After months of offering only lukewarm support (or in some cases, even "accidental" opposition) for a November ballot proposal that seeks to eliminate a substantial portion of school property taxes, Florida Governor Charlie Crist finally said this week that he would actively work to help secure the measure's passage. This announcement comes just days before state economists' are set to issue their revised projection of the state's looming budget deficit which one economist has already warned, "is going to be big". Unfortunately, unprecedented budget cuts have already been made in education, social services, and most other government functions, leaving Florida with few reasonable options for filling this additional gap. With revenues in such sad shape, there's even less reason now for Florida to move towards becoming more reliant on unpredictable sales taxes -- which this ballot measure proposes to do.
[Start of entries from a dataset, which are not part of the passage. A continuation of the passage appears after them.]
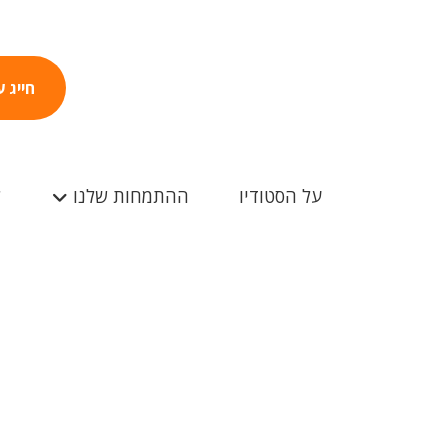
חייג 
על הסטודיו
ההתמחות שלנו
ל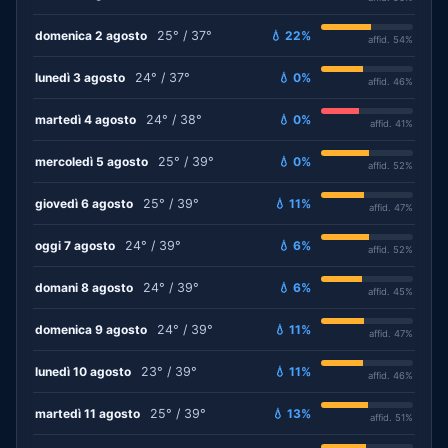
domenica 2 agosto
25° / 37°
💧 22%
affid. 54%
lunedì 3 agosto
24° / 37°
💧 0%
affid. 46%
martedì 4 agosto
24° / 38°
💧 0%
affid. 41%
mercoledì 5 agosto
25° / 39°
💧 0%
affid. 52%
giovedì 6 agosto
25° / 39°
💧 11%
affid. 47%
oggi 7 agosto
24° / 39°
💧 6%
affid. 52%
domani 8 agosto
24° / 39°
💧 6%
affid. 45%
domenica 9 agosto
24° / 39°
💧 11%
affid. 47%
lunedì 10 agosto
23° / 39°
💧 11%
affid. 46%
martedì 11 agosto
25° / 39°
💧 13%
affid. 51%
Previous Digest articles have already detailed the flaws with the plan Governor Crist now supports. (See Florida: Tax Swap or Tax Flop?; Florida: Good Thing We Don't Have To Do This Again For Twenty Years; and Florida Tax Commission Charges Ahead With Unfair and Fiscally Irresponsible Plan.) In short, it's regressive, inadequate, unsustainable, and does nothing to fix the "brokenness" of Florida's property tax system.
An article that ran in the Sun Sentinel this week provides some additional evidence on these points. One state economist has said that "the amendment's language isn't clear in some areas and creates uncertainty and multiple options." This, the Sentinel notes, means that "because economists don't know what offsetting tax increases will be imposed... there's no real way to gauge the economic impact of the property-tax cuts. In other words, nobody's certain who'd pay less taxes and who'd pay more."
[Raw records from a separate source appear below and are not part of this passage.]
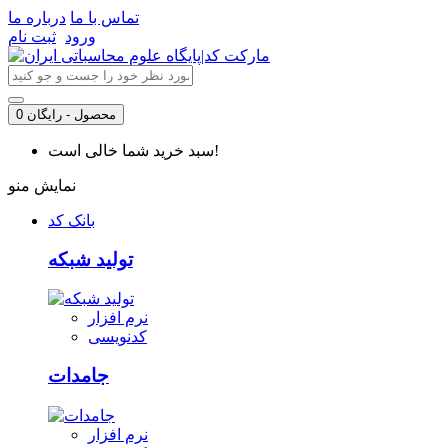
تماس با ما
درباره ما
ورود
ثبت نام
0 محصول - رایگان
سبد خرید شما خالی است!
نمایش منو
بانک کد
تولید شبکه
نرم افزار
کدنویسی
جامدات
نرم افزار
Nonetheless, Governor Crist is now touting the measure as a "significant stimulant to Florida's economy". While the degree of disconnect here between rhetoric and reality is unsettling, it unfortunately has become the norm for any Florida tax debate. As things stand right now, voters appear about evenly split over the measure, though a sizeable 20% of those polled in a recent survey were undecided on the issue. Hopefully, Governor Crist's endorsement of the measure won't alter these numbers too significantly.